(SUPPLIED DATA)

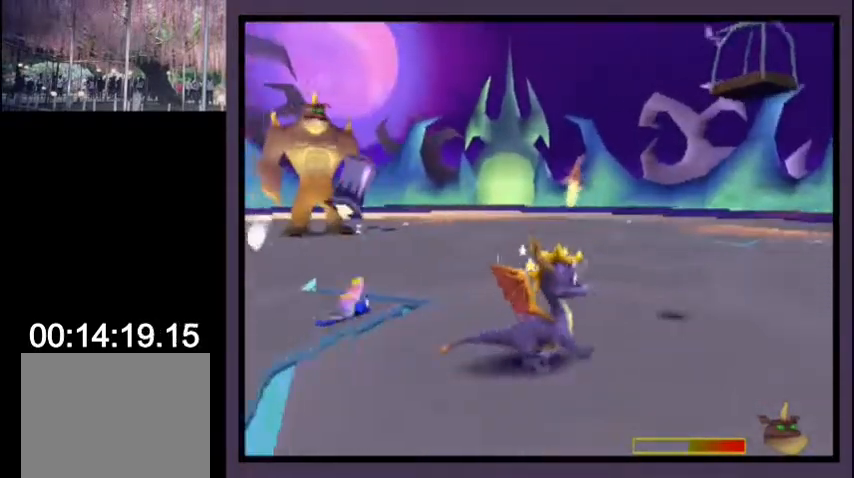
{"buttons": ["DPAD_RIGHT"], "left_stick": "center", "right_stick": "center", "events": [[67, "R2", "down"], [100, "DPAD_RIGHT", "down"], [133, "DPAD_DOWN", "down"], [133, "R2", "up"], [333, "DPAD_DOWN", "up"]]}
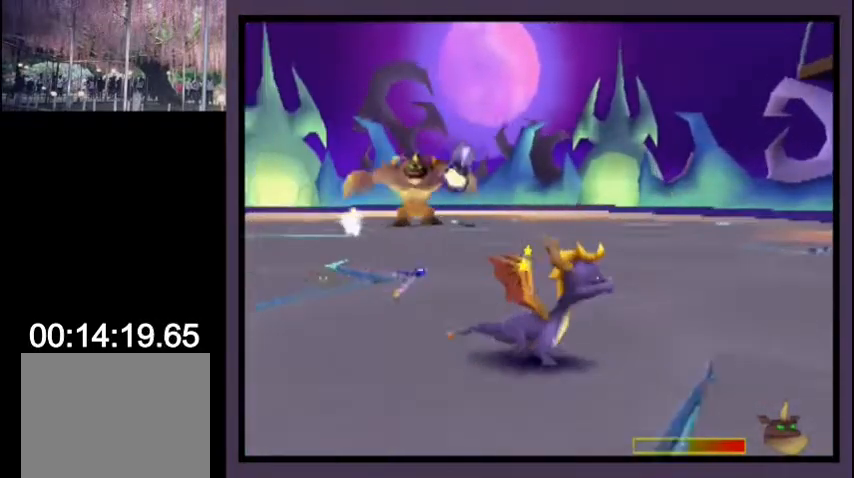
{"buttons": ["L2", "DPAD_UP"], "left_stick": "center", "right_stick": "center", "events": [[200, "DPAD_RIGHT", "up"], [367, "L2", "down"], [400, "DPAD_UP", "down"]]}
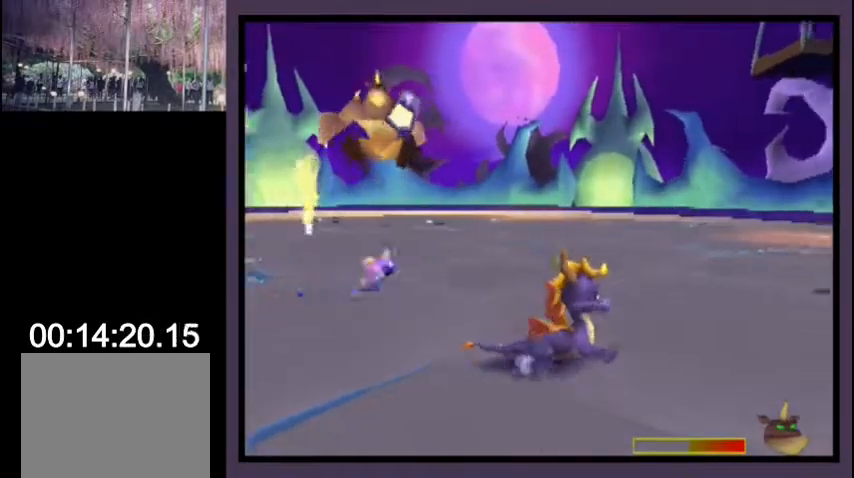
{"buttons": ["DPAD_UP"], "left_stick": "center", "right_stick": "center", "events": [[33, "L2", "up"], [67, "DPAD_UP", "up"], [333, "DPAD_UP", "down"]]}
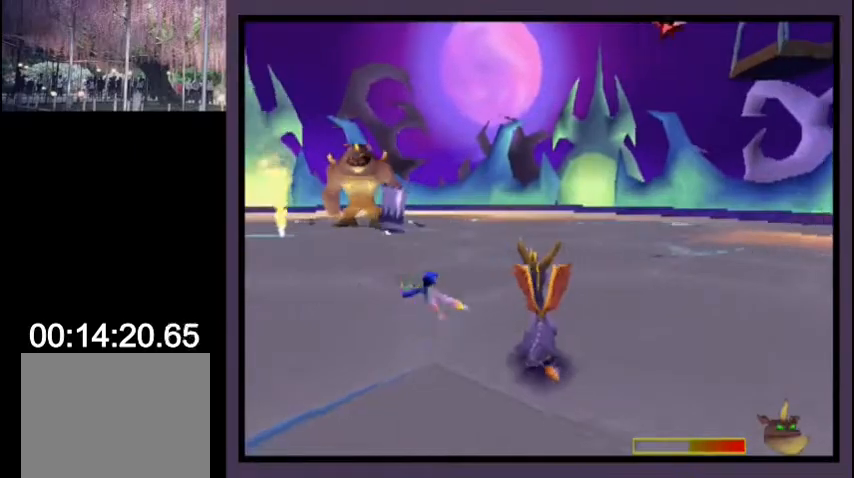
{"buttons": [], "left_stick": "center", "right_stick": "center", "events": [[33, "SQUARE", "down"], [100, "DPAD_UP", "up"], [133, "DPAD_UP", "down"], [167, "DPAD_UP", "up"], [367, "SQUARE", "up"]]}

(End SUPPLIED DATA)

* [EXERCISE AIM] Would you copy all of the data exactly? Keep the pictures out of it.

* [OUTPUT FOR THIS EXERCISE]
{"buttons": ["DPAD_RIGHT"], "left_stick": "center", "right_stick": "center", "events": [[67, "R2", "down"], [100, "DPAD_RIGHT", "down"], [133, "DPAD_DOWN", "down"], [133, "R2", "up"], [333, "DPAD_DOWN", "up"]]}
{"buttons": ["L2", "DPAD_UP"], "left_stick": "center", "right_stick": "center", "events": [[200, "DPAD_RIGHT", "up"], [367, "L2", "down"], [400, "DPAD_UP", "down"]]}
{"buttons": ["DPAD_UP"], "left_stick": "center", "right_stick": "center", "events": [[33, "L2", "up"], [67, "DPAD_UP", "up"], [333, "DPAD_UP", "down"]]}
{"buttons": [], "left_stick": "center", "right_stick": "center", "events": [[33, "SQUARE", "down"], [100, "DPAD_UP", "up"], [133, "DPAD_UP", "down"], [167, "DPAD_UP", "up"], [367, "SQUARE", "up"]]}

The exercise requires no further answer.